For the past couple of months I’ve been helping support a lot of the restaurants that I like in my neighborhood. Some have done better take-out business than others. Some are more dependent on daytime lunch crowd than others and have not done well. A handful have already announced they aren’t coming back.
It will take years to sort out what the changes are, but some things aren’t going to go back to where they used to be. Restaurants have never been a great business and have a very high rate of failure. Few own the real-estate they exist in, which means they have extremely high fixed long-term costs (rent, etc.) but a very fickle and easily lost clientele in the best of times.
Things I can forsee hapenning:
- More marginal businesses, particularly those that depend on only one source of business (like lunchtime business in commercial districts) may just find that they can’t justify things anymore, particularly if work itself changes significantly.

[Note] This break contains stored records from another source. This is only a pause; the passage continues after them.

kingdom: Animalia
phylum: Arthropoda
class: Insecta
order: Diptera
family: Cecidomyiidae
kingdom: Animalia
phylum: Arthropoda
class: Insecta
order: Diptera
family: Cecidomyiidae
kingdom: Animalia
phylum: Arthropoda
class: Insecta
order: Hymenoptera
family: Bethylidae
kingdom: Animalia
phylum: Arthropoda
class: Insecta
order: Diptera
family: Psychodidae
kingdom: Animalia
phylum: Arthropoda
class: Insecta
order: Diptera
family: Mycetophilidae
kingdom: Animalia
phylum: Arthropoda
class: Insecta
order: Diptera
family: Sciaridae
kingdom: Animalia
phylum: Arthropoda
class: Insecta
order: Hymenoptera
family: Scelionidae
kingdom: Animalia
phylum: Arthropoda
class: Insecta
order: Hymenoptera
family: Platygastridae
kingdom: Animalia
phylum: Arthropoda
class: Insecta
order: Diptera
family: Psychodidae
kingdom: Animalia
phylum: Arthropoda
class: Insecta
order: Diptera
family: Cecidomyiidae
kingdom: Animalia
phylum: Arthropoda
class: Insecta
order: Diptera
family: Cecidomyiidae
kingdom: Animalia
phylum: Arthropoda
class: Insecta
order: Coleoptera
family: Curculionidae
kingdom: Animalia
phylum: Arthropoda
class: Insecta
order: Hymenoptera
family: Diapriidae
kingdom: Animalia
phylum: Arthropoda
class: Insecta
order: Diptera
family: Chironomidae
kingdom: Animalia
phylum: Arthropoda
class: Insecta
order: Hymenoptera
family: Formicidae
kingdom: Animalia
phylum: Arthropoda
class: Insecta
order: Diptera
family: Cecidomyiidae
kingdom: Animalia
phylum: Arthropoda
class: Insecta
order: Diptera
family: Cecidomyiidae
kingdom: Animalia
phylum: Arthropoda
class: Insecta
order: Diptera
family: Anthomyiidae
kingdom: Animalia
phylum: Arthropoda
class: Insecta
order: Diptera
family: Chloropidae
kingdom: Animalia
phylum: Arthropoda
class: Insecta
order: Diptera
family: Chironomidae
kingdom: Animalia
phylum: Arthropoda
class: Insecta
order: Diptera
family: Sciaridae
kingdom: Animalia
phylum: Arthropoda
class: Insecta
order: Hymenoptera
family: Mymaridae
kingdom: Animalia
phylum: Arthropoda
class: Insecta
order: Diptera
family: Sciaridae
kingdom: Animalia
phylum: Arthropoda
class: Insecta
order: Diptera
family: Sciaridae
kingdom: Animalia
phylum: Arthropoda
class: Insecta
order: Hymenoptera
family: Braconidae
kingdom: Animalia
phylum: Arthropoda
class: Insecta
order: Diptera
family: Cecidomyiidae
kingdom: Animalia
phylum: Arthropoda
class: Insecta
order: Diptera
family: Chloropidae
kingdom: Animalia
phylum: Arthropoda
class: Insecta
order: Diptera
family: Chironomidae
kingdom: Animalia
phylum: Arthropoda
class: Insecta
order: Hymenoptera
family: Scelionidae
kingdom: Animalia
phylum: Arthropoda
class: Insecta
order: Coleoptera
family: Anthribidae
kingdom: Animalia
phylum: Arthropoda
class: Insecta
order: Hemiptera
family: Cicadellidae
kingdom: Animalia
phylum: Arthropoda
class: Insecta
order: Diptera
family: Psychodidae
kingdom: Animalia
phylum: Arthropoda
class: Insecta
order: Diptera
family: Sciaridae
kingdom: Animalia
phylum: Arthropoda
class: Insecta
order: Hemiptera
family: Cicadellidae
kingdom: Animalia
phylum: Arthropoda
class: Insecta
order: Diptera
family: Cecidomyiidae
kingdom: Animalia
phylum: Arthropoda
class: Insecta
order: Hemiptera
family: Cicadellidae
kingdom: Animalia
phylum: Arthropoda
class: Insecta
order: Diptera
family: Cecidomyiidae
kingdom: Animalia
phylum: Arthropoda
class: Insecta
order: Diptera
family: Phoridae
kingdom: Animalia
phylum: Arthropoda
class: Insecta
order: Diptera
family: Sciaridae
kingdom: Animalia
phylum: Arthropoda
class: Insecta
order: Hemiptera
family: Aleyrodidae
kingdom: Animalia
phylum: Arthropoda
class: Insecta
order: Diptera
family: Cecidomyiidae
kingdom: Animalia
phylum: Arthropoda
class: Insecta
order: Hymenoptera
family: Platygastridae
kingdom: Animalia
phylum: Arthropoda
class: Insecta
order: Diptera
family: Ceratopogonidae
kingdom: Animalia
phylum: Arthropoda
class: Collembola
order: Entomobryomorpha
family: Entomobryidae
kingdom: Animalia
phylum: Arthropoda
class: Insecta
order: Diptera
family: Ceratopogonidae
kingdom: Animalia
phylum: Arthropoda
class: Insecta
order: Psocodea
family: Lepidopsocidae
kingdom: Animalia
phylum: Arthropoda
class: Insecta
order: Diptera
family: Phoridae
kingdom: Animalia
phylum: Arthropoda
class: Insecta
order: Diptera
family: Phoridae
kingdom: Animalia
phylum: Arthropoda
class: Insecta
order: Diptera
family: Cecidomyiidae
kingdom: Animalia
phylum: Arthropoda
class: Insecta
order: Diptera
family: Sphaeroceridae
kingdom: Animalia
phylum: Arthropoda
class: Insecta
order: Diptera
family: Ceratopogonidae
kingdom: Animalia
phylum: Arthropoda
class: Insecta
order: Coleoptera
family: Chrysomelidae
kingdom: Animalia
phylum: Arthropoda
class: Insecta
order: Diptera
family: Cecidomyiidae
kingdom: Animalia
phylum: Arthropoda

- Landlords are going to have to take some of the risk. They’ve been happy to take the upside in good times (in extreme cases, even demanding a portion of revenues) and in bad times, they’re going to have to eat some losses. Given the length of commercial leases, this will be a slow change, but it’ll happen.
- Restaurants will be more of a luxury. They were when I was a kid, and they will be again. I’ve gotten really good at cooking for myself in the past few months and I’m eating healthier and cheaper. I’m not likely to go back.
- This will be compounded by the fact that everybody has gotten a major shock. Even those of us in relatively “safe” work, are saving more and spending less.
So yeah, I hope my neighborhood places survive. My neighborhood is probably one of the ones where they will, just because of the unusual demographics compared to most of the country. But I suspect a lot of these places will not.